QUANDO IL DONO AIUTA LA RICERCA / Parte 2
"GLI STUDI COMPIUTI CON I TESSUTI DESTINATI ALLA RICERCA HANNO RIVOLUZIONATO IL TRAPIANTO DI CORNEA"
IL DOTTOR STEFANO FERRARI, RESPONSABILE DEL CENTRO RICERCHE, PARLA DEI PROGETTI REALIZZATI GRAZIE AI TESSUTI NON IDONEI AL TRAPIANTO
(da Un certo sguardo, il magazine di Fondazione Banca degli Occhi del Veneto, n. 2/ Luglio 2021)
Stefano Ferrari, quali sono stati i principali risultati raggiunti grazie allo studio sui tessuti destinati alla ricerca?
Il traguardo principale è di aver potuto realizzare tecniche di trapianto innovative che hanno letteralmente rivoluzionato la prassi del trapianto di cornea. Grazie a questi studi la cornea donata non viene più semplicemente sostituita a quella malata: in un numero sempre crescente di casi, i nostri biologi sono oggi in grado di selezionare solo sottilissimi strati di tessuto da trapiantare, per ridurre tempi e rischi durante l’intervento e soprattutto per curare in modo più efficace malattie come il cheratocono o le distrofie corneali. Tecniche che abbiamo imparato ad applicare grazie ai tessuti destinati alla ricerca.
Quali altri progetti sono stati messi in campo grazie a questi tessuti?
La ricerca sulle cornee ci ha permesso di studiare nuove tecniche di conservazione dei tessuti oculari: migliorare la qualità dei liquidi e delle sostanze che ne determinano il “nutrimento”, durante la loro permanenza in banca, assicura un risultato migliore del trapianto. Fare ricerca sui tessuti è inoltre un aiuto importante per il personale chiamato ad effettuare delicatissimi interventi con manovre complesse in cui si maneggiano lembi di pochi millesimi di millimetro di spessore. Fondazione Banca degli Occhi ha attivato negli ultimi anni vere e proprie sessioni di studio grazie ai tessuti per ricerca, i cosiddetti “Wet Lab”, coinvolgendo ricercatori, operatori della banca degli occhi, chirurghi oftalmologi da tutta Italia.
Esistono nuove frontiere per cui la ricerca sui tessuti oculari potrebbe risultare determinante?
Sicuramente.
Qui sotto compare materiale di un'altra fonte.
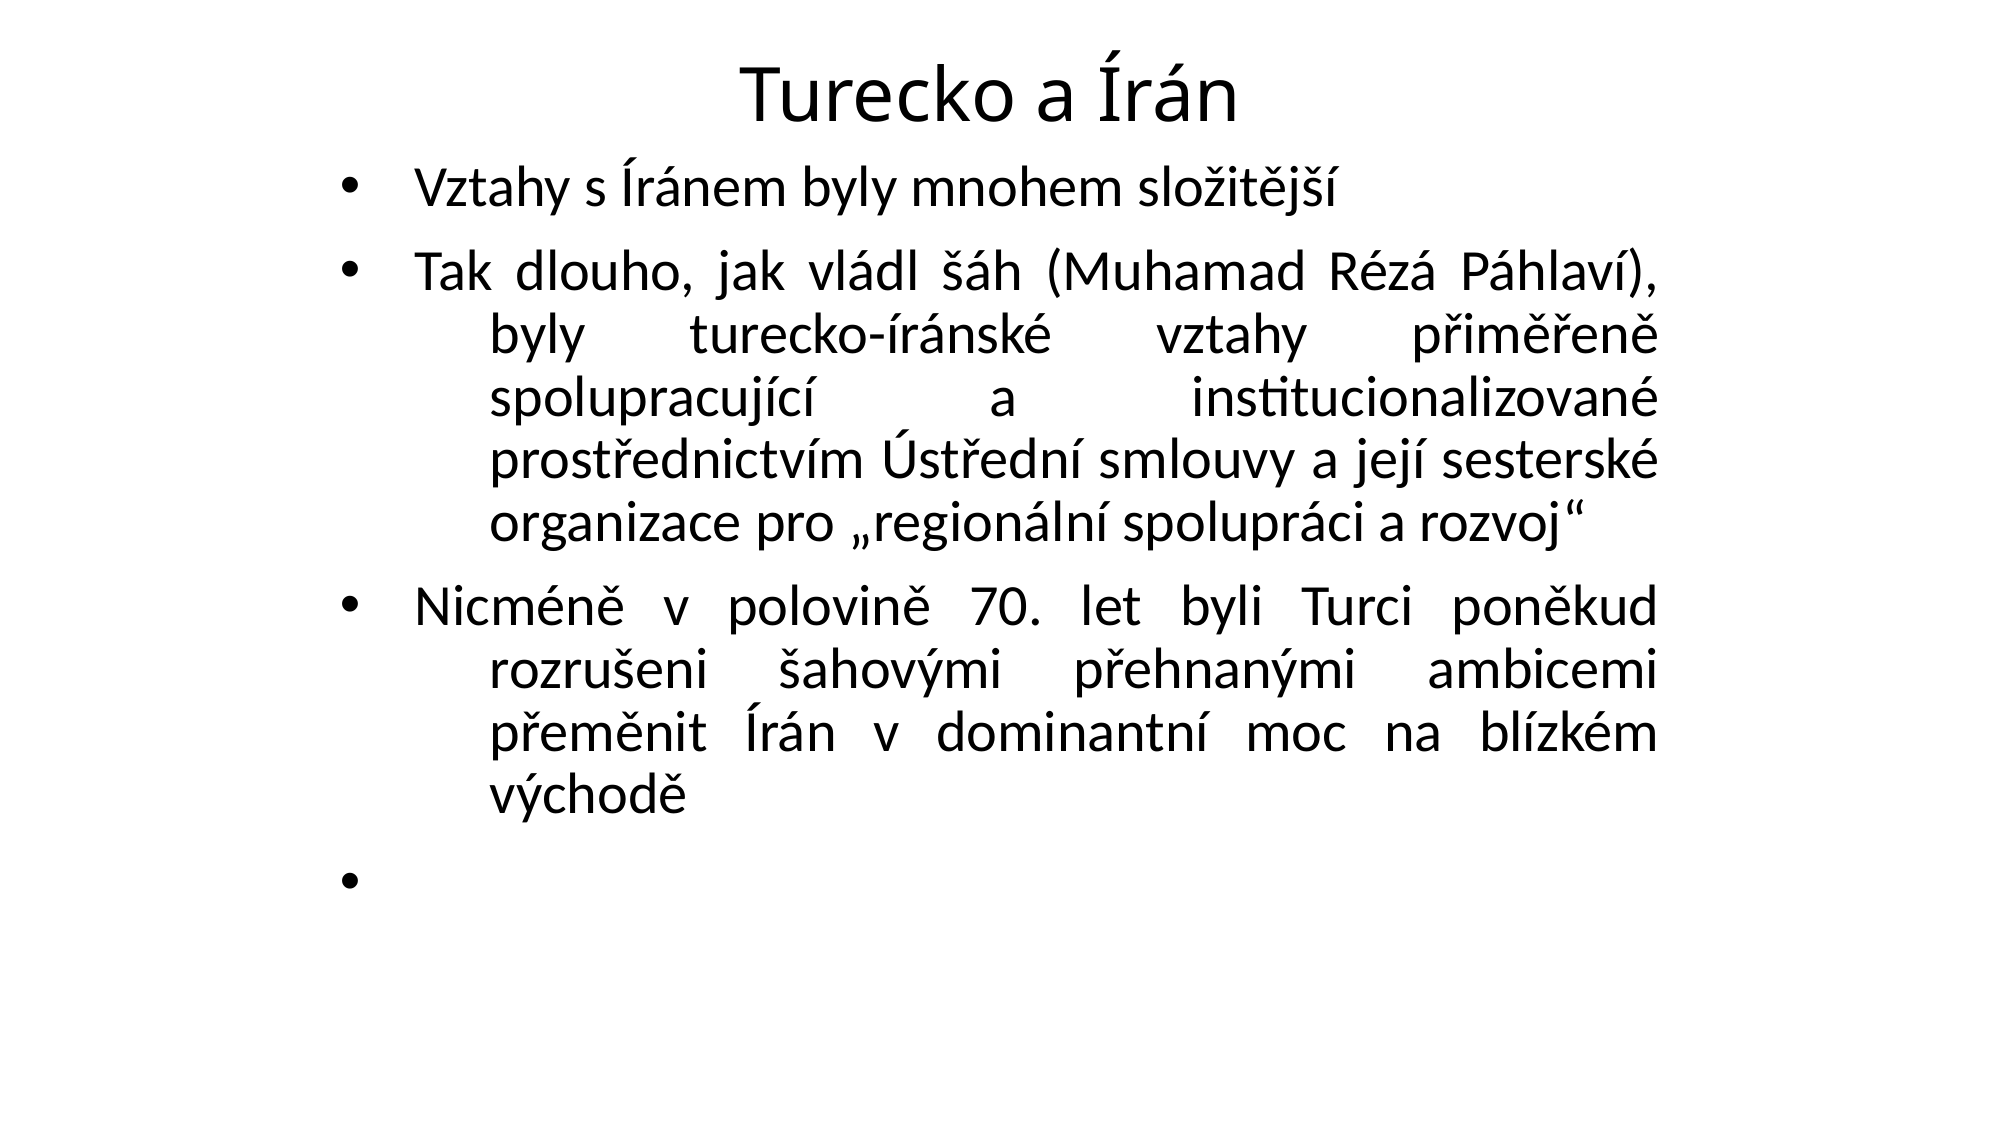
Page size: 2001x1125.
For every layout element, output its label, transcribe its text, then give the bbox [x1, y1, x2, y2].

title Turecko a Írán [324, 45, 1675, 148]
list Vztahy s Íránem byly mnohem složitější​ Tak dlouho, jak vládl šáh (Muhamad Rézá Páhlaví), byly turecko-íránské vztahy přiměřeně spolupracující a institucionalizované prostřednictvím Ústřední smlouvy a její sesterské organizace pro „regionální spolupráci a rozvoj“ ​ Nicméně v polovině 70. let byli Turci poněkud rozrušeni šahovými přehnanými ambicemi přeměnit Írán v dominantní moc na blízkém východě [324, 148, 1675, 1080]
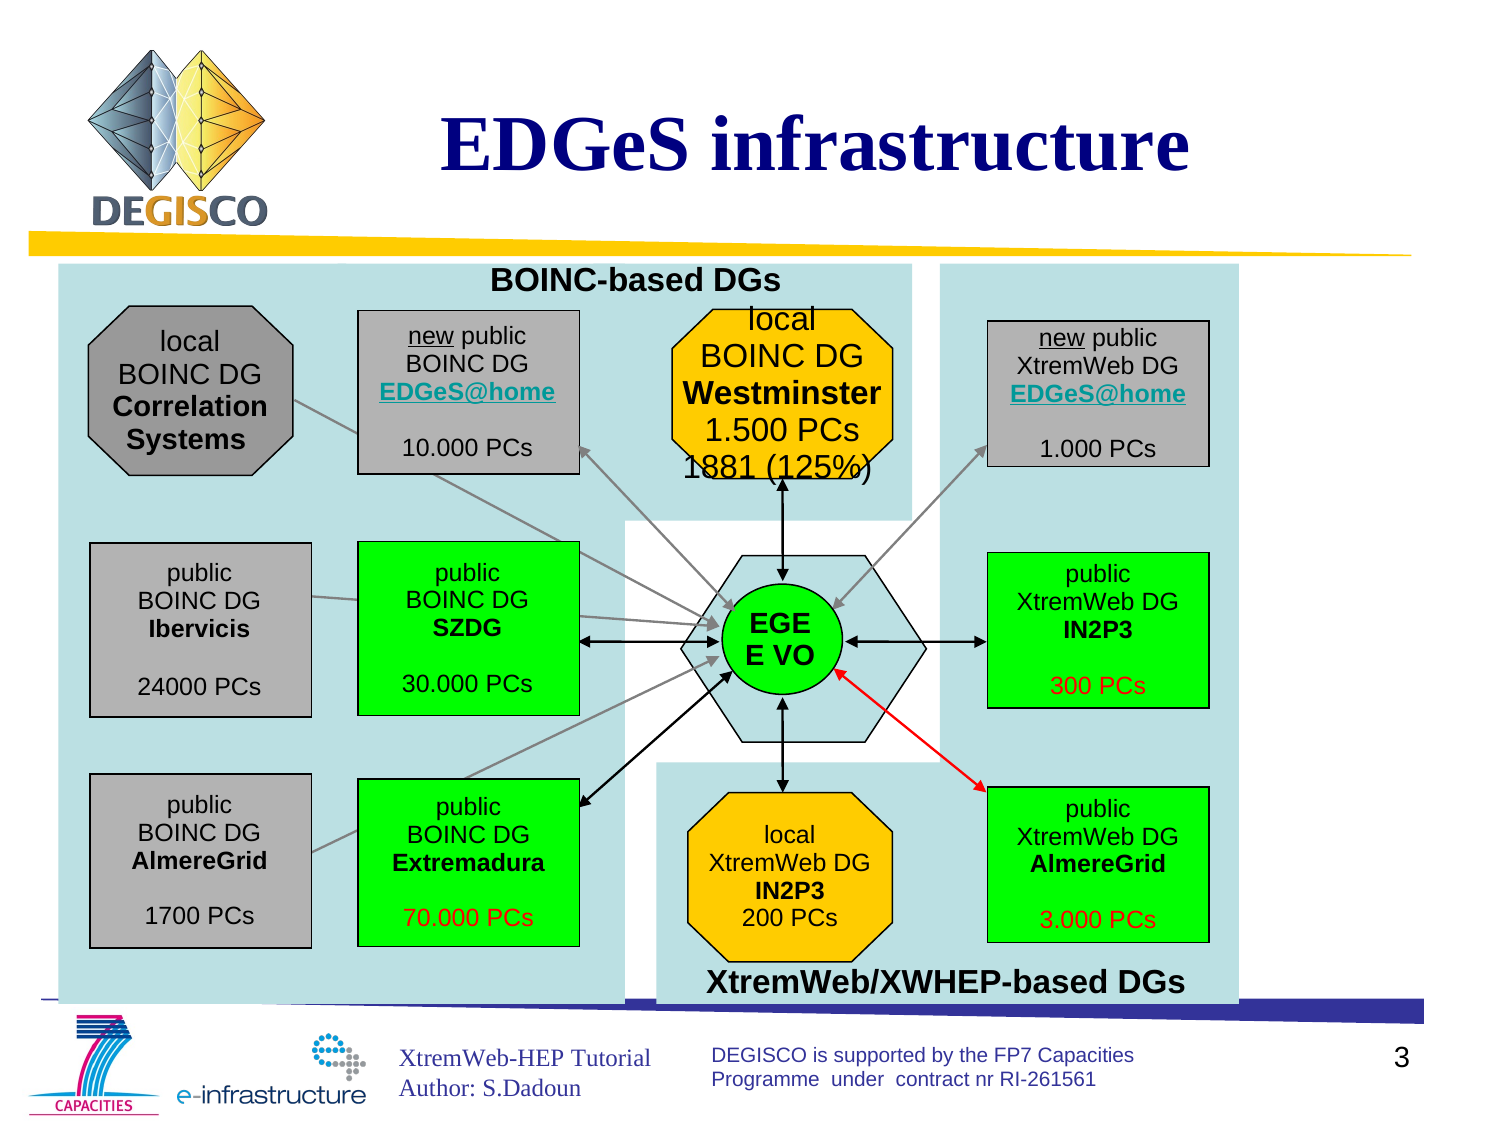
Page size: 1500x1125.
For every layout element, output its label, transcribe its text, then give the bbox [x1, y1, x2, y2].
L’attività di donazione ci permette di analizzare da vicino anche tessuti della retina e proprio su questo abbiamo attivato diverse collaborazioni, ad esempio con il Tigem, l’istituto di medicina e genetica di Telethon. Molte patologie retiniche sono dovute ad alterazione dei geni. Tutti ormai sappiamo cos’è l’RNA: ebbene studiare le informazioni genetiche contenute nell’RNA della retina è molto più efficace rispetto ad analizzare un qualsiasi campione di sangue del paziente, e questo ci aiuta a comprendere meglio i meccanismi che regolano la natura e l’evolversi delle malattie.
Che sentimento genera in voi la consapevolezza che la vostra ricerca avviene grazie ad una donazione?
Tecnicamente, studiare da vicino un tessuto umano donato non è così diverso dal farlo a seguito di una biopsia o di un intervento chirurgico, in cui il chirurgo preleva una piccola porzione di tessuto per studiarlo. Ciò che ci responsabilizza in modo particolare, però, è il contatto diretto con i coordinamenti ospedalieri, dove avvengono le donazioni, e sapere che la nostra ricerca avviene grazie ad un gesto gratuito, di grande generosità e responsabilità sociale, come la donazione dei tessuti oculari. Dal punto di vista motivazionale, infine, ci aiuta la consapevolezza che il nostro lavoro può contribuire al conforto delle famiglie che vivono il dolore di una perdita importante.